■ **Exercise aim**: Tally up the lines below that include the word "pompe". Answer with the number alone.

Data excerpts:
BEGIN
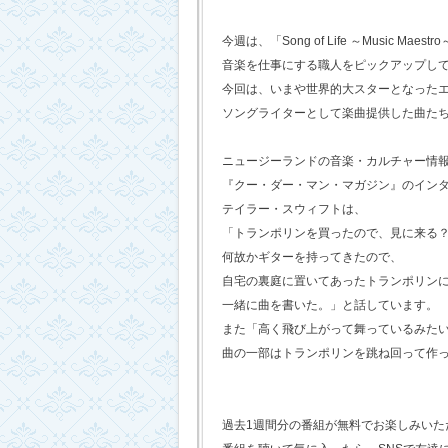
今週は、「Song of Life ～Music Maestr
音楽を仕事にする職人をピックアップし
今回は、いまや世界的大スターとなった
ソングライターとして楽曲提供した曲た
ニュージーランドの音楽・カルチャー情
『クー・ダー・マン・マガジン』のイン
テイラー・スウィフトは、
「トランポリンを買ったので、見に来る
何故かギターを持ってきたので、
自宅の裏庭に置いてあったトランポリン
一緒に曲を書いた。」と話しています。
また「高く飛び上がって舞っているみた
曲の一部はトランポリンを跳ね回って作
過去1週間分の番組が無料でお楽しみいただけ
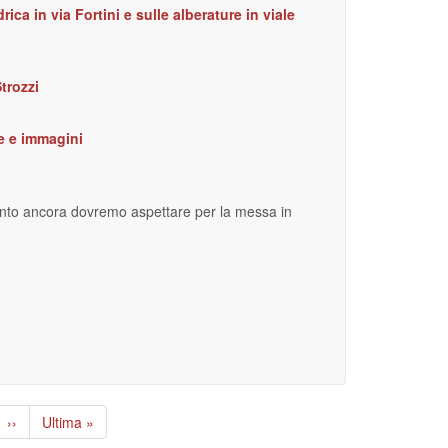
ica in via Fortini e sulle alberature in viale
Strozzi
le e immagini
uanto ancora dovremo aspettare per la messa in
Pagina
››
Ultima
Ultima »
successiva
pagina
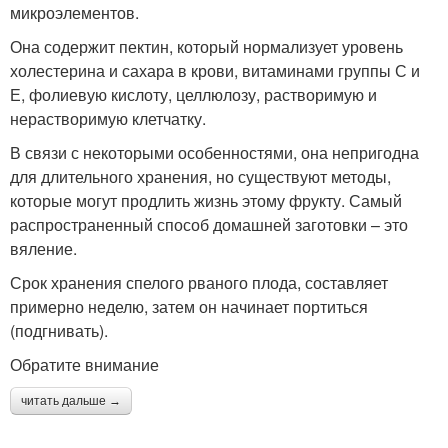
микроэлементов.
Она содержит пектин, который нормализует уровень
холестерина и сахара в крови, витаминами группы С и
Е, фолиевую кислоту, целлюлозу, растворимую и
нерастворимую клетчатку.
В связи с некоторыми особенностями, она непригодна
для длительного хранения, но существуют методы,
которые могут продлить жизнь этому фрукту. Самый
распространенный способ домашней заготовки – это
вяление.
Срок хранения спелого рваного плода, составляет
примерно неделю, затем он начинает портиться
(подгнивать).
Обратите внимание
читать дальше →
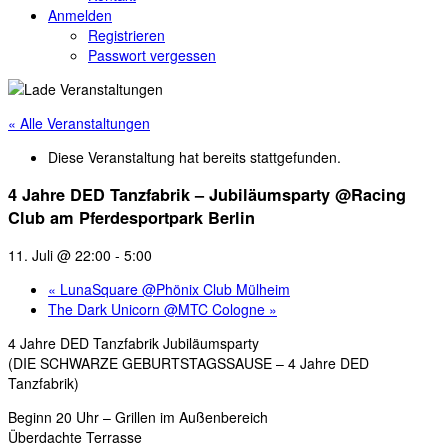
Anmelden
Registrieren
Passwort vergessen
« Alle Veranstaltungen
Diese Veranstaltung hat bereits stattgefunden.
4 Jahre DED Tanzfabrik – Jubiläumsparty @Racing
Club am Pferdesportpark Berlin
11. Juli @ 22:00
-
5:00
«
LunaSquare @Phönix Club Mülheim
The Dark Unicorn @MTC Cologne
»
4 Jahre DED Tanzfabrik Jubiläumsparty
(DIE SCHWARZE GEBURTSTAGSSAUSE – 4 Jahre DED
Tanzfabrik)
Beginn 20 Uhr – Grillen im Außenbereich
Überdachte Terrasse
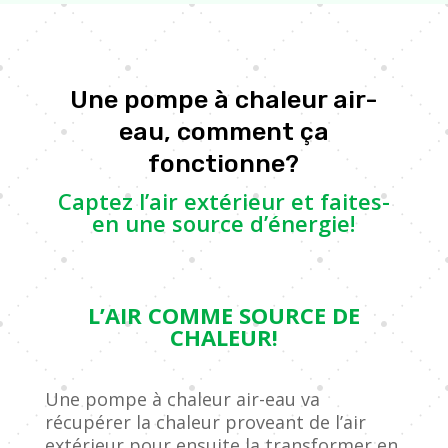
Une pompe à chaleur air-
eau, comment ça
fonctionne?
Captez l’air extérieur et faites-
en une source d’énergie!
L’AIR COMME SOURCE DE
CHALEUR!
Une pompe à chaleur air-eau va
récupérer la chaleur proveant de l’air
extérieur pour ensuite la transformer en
END
■ **Reply to the exercise**: 2